We should settle it in our minds in advance:  if we remain faithful to our apostolic Tradition in our public preaching, a number of people will be very vocally upset with us.   They will accuse us of being judgmental and uncompassionate, write angry letters to church websites, and denounce us in their blogs and on Facebook.  But we may take comfort in something Dorothy Sayers once said (in her essay The Dogma is the Drama):  “It is not the business of the Church to adapt Christ to men, but to adapt men to Christ.”  This remains true even though some men resist being thus adapted.  Proclaiming the truth always is divisive and it always upsets certain people.  Bearing this with serenity is the cost of our being faithful in a dark age; it is what carrying the cross is all about.
Lastly, our church communities must become islands of welcoming love and mutual support, shining like lights in the world, children of God without blemish in the midst of a crooked and perverse generation (Phil. 2:15).  The world is a hard and unforgiving place, and the human heart accumulates many knocks and wounds from it in very short order.  Our parishes should present an alternative to the way of the world, and be seen as places where everyone may come, and repent, and find a safe home and a loving family.  The Lord told us this long ago:  “A new commandment I give to you, that you love one another, even as I have loved you, that you also love one another.  By this all men will know that you are My disciples, if you have love for one another” (John 13:34-35).  Too often are our parishes are simply gatherings of religious people who are really not that that much different from anyone else.  We need to repent, and become communities of acceptance, radiating a love which makes us different from anything found anywhere else in the world.  Religiosity is easy to resist.  Resisting love is much harder.

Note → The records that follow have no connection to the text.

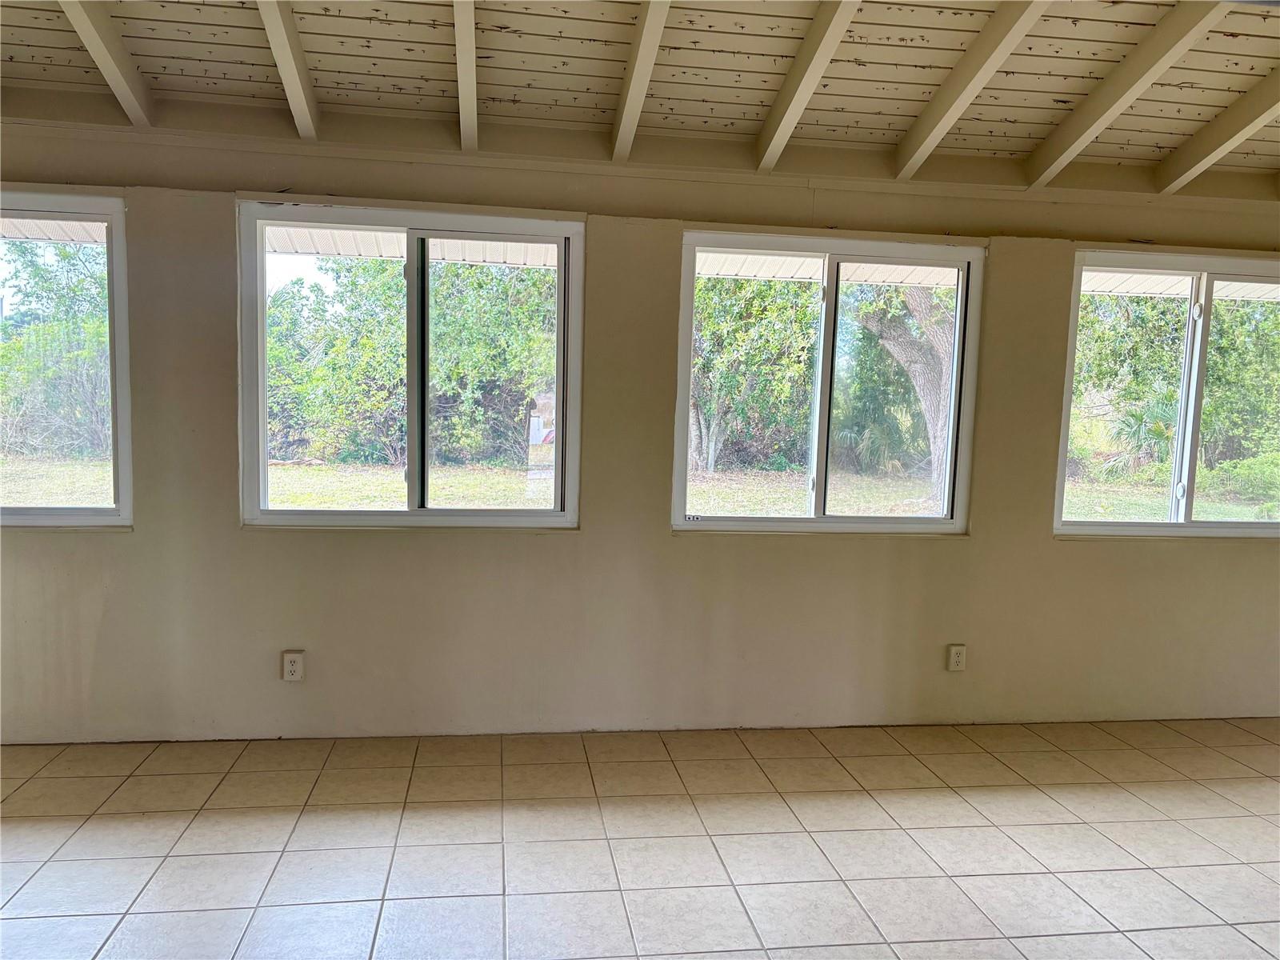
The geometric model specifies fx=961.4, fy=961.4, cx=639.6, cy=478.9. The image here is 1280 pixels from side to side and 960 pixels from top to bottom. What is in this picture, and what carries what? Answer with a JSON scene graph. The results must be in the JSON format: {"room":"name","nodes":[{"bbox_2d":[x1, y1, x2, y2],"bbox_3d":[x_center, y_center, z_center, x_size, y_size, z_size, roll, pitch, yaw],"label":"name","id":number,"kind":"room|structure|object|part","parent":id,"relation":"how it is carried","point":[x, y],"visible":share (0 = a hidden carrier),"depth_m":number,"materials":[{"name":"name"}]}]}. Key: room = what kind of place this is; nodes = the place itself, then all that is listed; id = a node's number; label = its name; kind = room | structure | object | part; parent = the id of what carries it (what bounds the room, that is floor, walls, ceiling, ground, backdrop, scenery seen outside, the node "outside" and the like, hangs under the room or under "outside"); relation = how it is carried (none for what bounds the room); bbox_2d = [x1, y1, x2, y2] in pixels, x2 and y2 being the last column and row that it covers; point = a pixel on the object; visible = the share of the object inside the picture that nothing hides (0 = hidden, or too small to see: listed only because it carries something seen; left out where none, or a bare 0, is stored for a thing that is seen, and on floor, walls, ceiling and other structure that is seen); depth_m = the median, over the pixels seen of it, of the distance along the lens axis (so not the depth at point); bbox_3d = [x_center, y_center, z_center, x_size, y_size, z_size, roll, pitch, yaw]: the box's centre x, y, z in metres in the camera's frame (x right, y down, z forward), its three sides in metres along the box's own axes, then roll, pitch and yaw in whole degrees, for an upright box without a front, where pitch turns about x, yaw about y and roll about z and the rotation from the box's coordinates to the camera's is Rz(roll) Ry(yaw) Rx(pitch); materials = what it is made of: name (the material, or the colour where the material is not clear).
{"room":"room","nodes":[
{"label":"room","id":0,"kind":"room"},
{"bbox_2d":[0,717,1279,959],"bbox_3d":[0.670,1.382,1.402,8.561,0.112,6.248,1,5,-8],"label":"tile floor","id":1,"kind":"structure","parent":0,"point":[1042,800],"depth_m":3.02,"materials":[{"name":"tile"}]},
{"bbox_2d":[0,0,1279,192],"bbox_3d":[0.632,-1.373,1.742,7.890,0.407,4.616,1,5,-8],"label":"ceiling","id":2,"kind":"structure","parent":0,"point":[144,52],"depth_m":3.31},
{"bbox_2d":[56,0,155,122],"bbox_3d":[-1.622,-1.417,2.219,0.078,0.497,2.912,1,5,-8],"label":"ceiling beam","id":3,"kind":"structure","parent":2,"relation":"attached to","point":[115,71],"depth_m":3.18,"materials":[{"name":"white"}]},
{"bbox_2d":[256,0,321,135],"bbox_3d":[-1.020,-1.407,2.221,0.076,0.516,3.022,1,5,-8],"label":"ceiling beam","id":4,"kind":"structure","parent":2,"relation":"attached to","point":[277,50],"depth_m":3.17,"materials":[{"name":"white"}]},
{"bbox_2d":[452,0,477,147],"bbox_3d":[-0.445,-1.367,2.277,0.078,0.454,3.180,1,5,-8],"label":"ceiling beam","id":5,"kind":"structure","parent":2,"relation":"attached to","point":[462,82],"depth_m":3.10,"materials":[{"name":"wood"}]},
{"bbox_2d":[611,0,670,158],"bbox_3d":[0.171,-1.360,1.988,0.074,0.500,3.654,1,5,-8],"label":"ceiling beam","id":6,"kind":"structure","parent":2,"relation":"attached to","point":[645,52],"depth_m":3.19,"materials":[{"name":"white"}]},
{"bbox_2d":[755,0,861,168],"bbox_3d":[0.716,-1.362,2.222,0.074,0.508,3.202,1,5,-8],"label":"ceiling beam","id":7,"kind":"structure","parent":2,"relation":"attached to","point":[810,74],"depth_m":3.23,"materials":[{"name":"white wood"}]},
{"bbox_2d":[892,0,1051,178],"bbox_3d":[1.254,-1.350,2.507,0.076,0.491,2.805,1,5,-8],"label":"ceiling beam","id":8,"kind":"structure","parent":2,"relation":"attached to","point":[944,119],"depth_m":3.28,"materials":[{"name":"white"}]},
{"bbox_2d":[1022,0,1222,188],"bbox_3d":[1.781,-1.355,2.798,0.077,0.458,2.523,1,5,-8],"label":"ceiling beam","id":9,"kind":"structure","parent":2,"relation":"attached to","point":[1071,146],"depth_m":3.33,"materials":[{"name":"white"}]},
{"bbox_2d":[1155,69,1279,193],"bbox_3d":[2.484,-1.315,2.537,0.081,0.471,3.322,1,5,-8],"label":"ceiling beam","id":10,"kind":"structure","parent":2,"relation":"attached to","point":[1262,119],"depth_m":3.73,"materials":[{"name":"wood"}]},
{"bbox_2d":[0,116,1279,745],"bbox_3d":[0.492,-0.161,4.092,8.620,2.485,0.187,1,5,-8],"label":"wall","id":11,"kind":"structure","parent":0,"point":[110,614],"depth_m":3.93,"materials":[{"name":"beige paint"}]},
{"bbox_2d":[0,188,132,528],"bbox_3d":[-2.634,-0.455,3.732,1.271,1.320,0.109,1,5,-8],"label":"window","id":12,"kind":"structure","parent":11,"relation":"in","point":[110,238],"depth_m":3.79,"materials":[{"name":"clear glass"}]},
{"bbox_2d":[281,650,304,681],"bbox_3d":[-1.372,0.740,3.797,0.072,0.118,0.014,1,5,-8],"label":"wall socket","id":13,"kind":"object","parent":11,"relation":"attached to","point":[293,668],"visible":0.99,"depth_m":3.79,"materials":[{"name":"white plastic"}]},
{"bbox_2d":[236,200,583,530],"bbox_3d":[-0.922,-0.426,3.954,1.340,1.301,0.116,1,5,-8],"label":"window","id":14,"kind":"structure","parent":11,"relation":"in","point":[261,262],"depth_m":3.95,"materials":[{"name":"clear glass"}]},
{"bbox_2d":[671,228,984,534],"bbox_3d":[0.818,-0.385,4.204,1.319,1.288,0.111,1,5,-8],"label":"window","id":15,"kind":"structure","parent":11,"relation":"in","point":[923,522],"depth_m":4.21,"materials":[{"name":"clear glass"}]},
{"bbox_2d":[946,643,966,671],"bbox_3d":[1.375,0.776,4.172,0.072,0.118,0.013,1,5,-8],"label":"wall socket","id":16,"kind":"object","parent":11,"relation":"attached to","point":[955,660],"visible":0.99,"depth_m":4.17,"materials":[{"name":"white plastic"}]},
{"bbox_2d":[1054,246,1279,539],"bbox_3d":[2.622,-0.361,4.453,1.406,1.294,0.118,1,5,-8],"label":"window","id":17,"kind":"structure","parent":11,"relation":"in","point":[1214,526],"depth_m":4.43,"materials":[{"name":"clear glass"}]},
{"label":"latch","id":18,"kind":"part","parent":17,"relation":"part of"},
{"bbox_2d":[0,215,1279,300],"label":"roof eave","id":19,"kind":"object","parent":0,"point":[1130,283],"visible":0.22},
{"label":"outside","id":20,"kind":"structure","parent":0,"visible":0},
{"bbox_2d":[0,455,1279,522],"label":"lawn","id":21,"kind":"structure","parent":20,"point":[285,498],"materials":[{"name":"green plant"}]},
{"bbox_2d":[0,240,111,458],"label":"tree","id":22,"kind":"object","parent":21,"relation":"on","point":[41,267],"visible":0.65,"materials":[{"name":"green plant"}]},
{"bbox_2d":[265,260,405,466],"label":"bush","id":23,"kind":"object","parent":21,"relation":"on","point":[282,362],"visible":0.59,"materials":[{"name":"green plant"}]},
{"bbox_2d":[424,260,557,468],"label":"tree","id":24,"kind":"object","parent":21,"relation":"on","point":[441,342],"visible":0.57,"materials":[{"name":"green plant"}]},
{"bbox_2d":[688,272,819,472],"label":"tree","id":25,"kind":"object","parent":21,"relation":"on","point":[756,334],"visible":0.54,"materials":[{"name":"green plant"}]},
{"bbox_2d":[844,284,952,502],"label":"tree","id":26,"kind":"object","parent":21,"relation":"on","point":[931,340],"visible":0.4,"materials":[{"name":"plant"}]},
{"bbox_2d":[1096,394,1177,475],"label":"palm plant","id":27,"kind":"object","parent":21,"relation":"on","point":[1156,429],"visible":0.5,"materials":[{"name":"green plant"}]},
{"bbox_2d":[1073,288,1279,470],"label":"tree","id":28,"kind":"object","parent":21,"relation":"on","point":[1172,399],"visible":0.66,"materials":[{"name":"green plant"}]},
{"bbox_2d":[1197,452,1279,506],"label":"bush","id":29,"kind":"object","parent":21,"relation":"on","point":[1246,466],"visible":0.68,"materials":[{"name":"green plant"}]},
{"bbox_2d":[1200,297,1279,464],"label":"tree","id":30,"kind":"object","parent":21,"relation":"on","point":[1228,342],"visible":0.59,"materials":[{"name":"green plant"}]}
]}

All Christians of the traditional sort in North America will face challenging days in the coming decades, and will have to endure a kind of internal exile, increasingly banished from the cultural mainstream.  That is fine, and represents a new kind of opportunity.  It was difficult to do mission work and convert people to Christ in a day when most equated being a Christian with being nice.  Hardly anyone makes that equation any more.  The time of Christianity’s cultural ascendency and privilege in North America is over.  The time for real mission work has begun.



1 comment:

  1. A visionary assessment for Orthodoxy in the United States and Canada. Thank you so very much for taking the time to articulate this.